AFTER the hot summer of 1911 I escaped from London in September and made straight for Interlaken. Thence I was "wafted" by the electric railway to the "Schynige Platte"—a wonderful hill-side, 4500 feet above the "BÖdeli," the flat meadowland in which Interlaken is placed. At the Schynige Platte we are separated to the south from the Jungfrau and the great Oberland range of mountains only by a deep rift in which rushes the "Black LÜtschine," coming down from Grindelwald to join its "white" brother-torrent close beneath us at ZweilÜtschinen. To reach the "Platte" we creep in our train up the northern side of the mountain—one of whose peaks is known by the curious name "Gummihorn"—for more than an hour without a glimpse of what is on the other side. Then, when we are 6000 feet above sea-level, we enter a short tunnel in the shoulder of the mountain, and all is dark. When the train emerges every one in it gasps. You hear a cry from every mouth—for the scene is astounding! Coming through that tunnel we have stolen surreptitiously upon a band of gigantic snow-white brethren—the WetterhÖrner, the SchreckhÖrner, the Eiger, the MÖnch, the Jungfrau, the Mittaghorn, the Breithorn, and the Tschingelhorn. There they are—lying close to us, unaware of our approach—naked and unashamed, glistening in the sunlight, variously stretched in their immense repose. One feels on seeing them thus free from every scrap of cloud and clothing as though one had intruded upon a glorious company of titanic beings innocently sunning themselves in perfect nudity. It is with the sense that humble apologies for the intrusion are due to them, and will be graciously accepted because we hold them in such profound admiration and reverence, that we venture, little by little, to let our eyes dwell on their wondrous beauty. There are moments, it must be confessed, when we feel a qualm of modesty and are unwilling to take advantage of our rare chance—moments when we should not be surprised if one of the giants were to hurl a command at us—in terms of thunder and avalanche—ordering us at once to retire to the other side of the Gummihorn and leave them to their rightful privacy. There is no great view of snow mountains at close range—not even that from the Gornergrat—which is at once so fine and so easily accessible.

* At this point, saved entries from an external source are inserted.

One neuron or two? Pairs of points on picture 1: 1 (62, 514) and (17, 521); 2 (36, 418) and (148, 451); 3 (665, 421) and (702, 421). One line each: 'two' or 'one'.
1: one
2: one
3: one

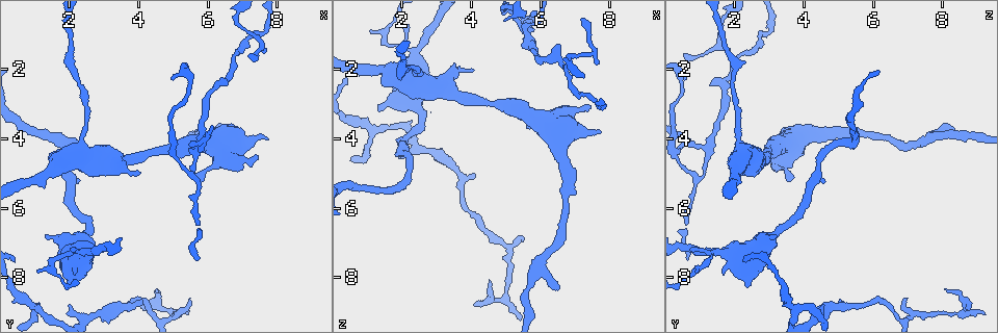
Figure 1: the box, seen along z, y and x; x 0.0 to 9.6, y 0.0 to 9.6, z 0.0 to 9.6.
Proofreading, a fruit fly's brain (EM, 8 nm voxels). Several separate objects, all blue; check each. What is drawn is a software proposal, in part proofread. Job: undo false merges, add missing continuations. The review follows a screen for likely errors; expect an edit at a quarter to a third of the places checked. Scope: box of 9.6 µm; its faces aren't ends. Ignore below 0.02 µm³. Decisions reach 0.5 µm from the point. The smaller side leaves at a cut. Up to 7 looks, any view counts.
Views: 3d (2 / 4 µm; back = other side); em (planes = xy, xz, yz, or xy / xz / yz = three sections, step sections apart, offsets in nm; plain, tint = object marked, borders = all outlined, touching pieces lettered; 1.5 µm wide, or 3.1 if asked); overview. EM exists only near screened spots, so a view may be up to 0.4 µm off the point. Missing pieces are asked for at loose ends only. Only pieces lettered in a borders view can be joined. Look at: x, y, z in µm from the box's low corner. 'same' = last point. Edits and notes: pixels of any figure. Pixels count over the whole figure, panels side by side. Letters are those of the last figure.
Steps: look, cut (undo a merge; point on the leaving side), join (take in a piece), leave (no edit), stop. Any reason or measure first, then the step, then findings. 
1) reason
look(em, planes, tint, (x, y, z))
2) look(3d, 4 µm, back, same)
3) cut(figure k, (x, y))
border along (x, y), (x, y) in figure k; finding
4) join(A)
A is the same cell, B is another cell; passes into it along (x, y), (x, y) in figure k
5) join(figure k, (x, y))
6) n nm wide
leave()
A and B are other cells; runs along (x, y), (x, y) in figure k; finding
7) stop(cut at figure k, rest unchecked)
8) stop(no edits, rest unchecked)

an open end
look(em, planes, tint, (4.15, 8.95, 8.80))

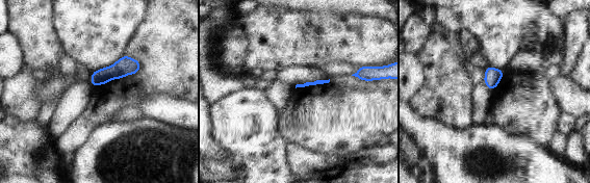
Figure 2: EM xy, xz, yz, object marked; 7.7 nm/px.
see the neighbours
look(em, planes, borders, same)

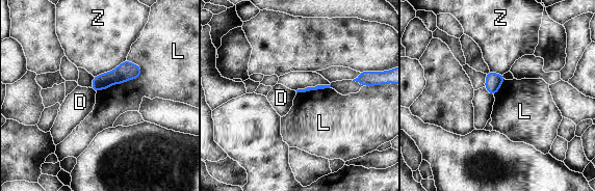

In the following year I went early in June in search of another Alpine delight, the spring flowers—not those of the highest "downs" and sheltering rocks 8000 or 9000 feet above sea-level, but those of the higher meadows, where the pine forests are beginning to thin out, and rich crops are cut before July by the skilful workers of the great Swiss industry, that of cow-herding and the production of cheese. It is difficult to define properly the term "Alpine" as applied to flowers. It is now used by horticulturists very generally for those exquisite small plants, the Saxifrages, AndrosacÆ, Gentians, etc., which grow in the highest regions to which plant-life extends—regions which are often covered by the winter's snow until June, and even late into that month. Some of these plants (as, for instance, the Soldanellas—those little lilac-coloured flowers like pendent foolscaps which are allied to our primrose—and the crocus and the butterbur (Petasites)) actually blossom beneath the snow and push their open flowers through it to the sunlight. Others of these "higher Alpines" have a peculiar mode of growth related to their special conditions of life. Their stems are very short and their foliage closely set, so that they form compact tufts or cushions, on which their short-stalked brilliant little flowers are dotted. The fact is they have not time in the short summer of these high regions to grow long stems. Their flowers are produced on low-lying parts of the plant, which carry small and abundant green leaves, but never send up long leaf-bearing stems. Not only do they thus do quickly, and without needless upward growth, what they have to do—namely, expose green leaves to the sunlight for nutrition and their flowers to the fertilizing visits of insects so as to ripen their reproductive seeds—but they benefit by keeping close to the warmth of the ground, which is heated by the strong sunshine, and is three and a half degrees higher in temperature than the cold moist air. In similar positions in low-lying regions the difference between the temperature of the air and that of the surface of the ground is not as much as one degree.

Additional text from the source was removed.